Work order A: In the Amazon S3 notes, what is the maximum object size?

Amazon S3

Amazon S3

Amazon S3

This blog is a part of my journey “Embarking on the AWS Solution Architect Associate SAA-CO3 Certification Journey”

Table of Content

  • Introduction
  • Buckets
  • Objects
  • Security
    • User Policy
    • S3 Bucket Policies
    • Object Access Control List
    • Bucket Access Control List
  • Scenarios in Policy Assignment.
  • Static Website
  • S3 versioning
  • S3 Replication
  • S3 Storage Class
    • S3 Durability
    • S3 availability
    • General Purpose
    • S3 Infrequent Access
    • Amazon S3 One Zone – Infrequent Access
    • Amazon Glacier Storage
    • Amazon S3 Intelligent Tiering
    • S3 Storage Class Comparsion
    • Moving Between Storage Classes
  • Lifecycle rules
  • Storage class analysis
  • S3 – Requester pays
  • S3 Event Notification
    • Available Integration with
      • S3
      • SQS
      • Lambda
      • Event Bridge
  • S3 performance
  • S3 Select & Glacier Select
    • S3 Batch processing
  • S3 Encryption
    • Amazon S3 Encryption – SSE-S3
    • Amazon S3 Encryption – SSE-KMS
    • Amazon S3 Encryption – SSE-C
    • Amazon S3 Encryption – Client-Side Encryption
    • Amazon S3 – Encryption in transit (SSL/TLS)
    • Default Encryption vs. Bucket Policies
  • S3 Cors
  • Amazon S3 – MFA Delete
  • S3 Access Logs
  • Amazon S3 – Pre-Signed URLs
  • S3 Glacier Vault Lock
  • S3 Object Lock
  • S3 – Access Points

Introduction

  • Amazon S3 is one of the main building blocks of AWS.
  • It is advertised as “Infinity Scaling” Storage
  • Many websites uses Amazon S3 as backbone
  • Many AWS service uses Amazon S3 as an integration as well
  • Use cases
    • Backup & Storages
    • Hybrid Cloud Storage
    • Data lake
    • Diaster Recovery
    • 5. Application hosting
    • 8. Software delivery
    • Archive
    • 9. Static Websites

Buckets

  • Amazon S3 allows people to store objects (files) in buckets (directories)
  • Buckets must have globally qunie name across all the regions and all accounts
  • Buckets are defined at regional level
  • S3 looks like a global service but buckets are created in a region
  • Bucket naming conventions
    • No upper case, No underscore
    • 3-63 characters long
    • Not an IP
    • Must start with lowercase letter of number
    • Must not start with prefix xn--
    • Must not end with prefix -s3alias

Objects

  • Objects (files) have a key
  • The key is the fullpath of the object
    • s3://my-bucket/m_file.txt
    • s3://my-bucket/my-folder/my-file.txt
  • The key os compose of prefix + object name
  • There is no concept of directories with buckets
  • Object values are the content of the body
    • Max object size is 5TB (5000GB)

Items from a dataset:

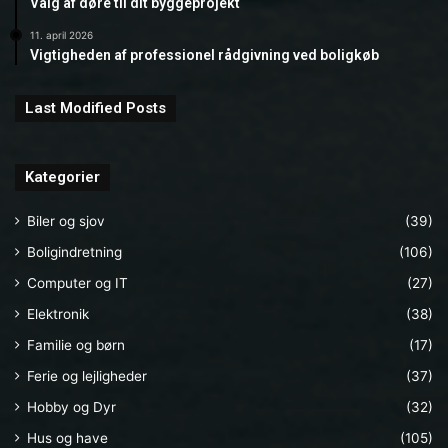
Valg af døre til dit byggeprojekt
11. april 2026
Vigtigheden af professionel rådgivning ved boligkøb
Last Modified Posts
Kategorier
Biler og sjov
(39)
Boligindretning
(106)
Computer og IT
(27)
Elektronik
(38)
Familie og børn
(17)
Ferie og lejligheder
(37)
Hobby og Dyr
(32)
Hus og have
(105)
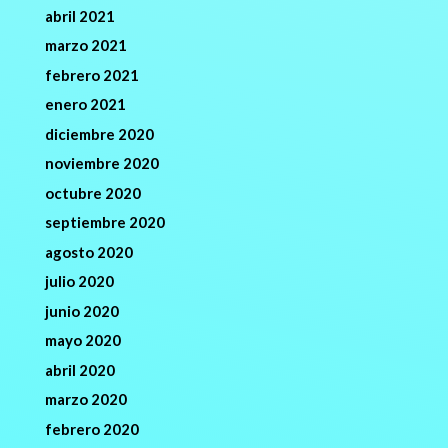
abril 2021
marzo 2021
febrero 2021
enero 2021
diciembre 2020
noviembre 2020
octubre 2020
septiembre 2020
agosto 2020
julio 2020
junio 2020
mayo 2020
abril 2020
marzo 2020
febrero 2020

Work order B: Change every "abril" to "april" in the records and leave everything else unchanged. Omit the pictures from your answer.

Output A: 5TB (5000GB)

Output B:
Valg af døre til dit byggeprojekt
11. april 2026
Vigtigheden af professionel rådgivning ved boligkøb
Last Modified Posts
Kategorier
Biler og sjov
(39)
Boligindretning
(106)
Computer og IT
(27)
Elektronik
(38)
Familie og børn
(17)
Ferie og lejligheder
(37)
Hobby og Dyr
(32)
Hus og have
(105)
april 2021
marzo 2021
febrero 2021
enero 2021
diciembre 2020
noviembre 2020
octubre 2020
septiembre 2020
agosto 2020
julio 2020
junio 2020
mayo 2020
april 2020
marzo 2020
febrero 2020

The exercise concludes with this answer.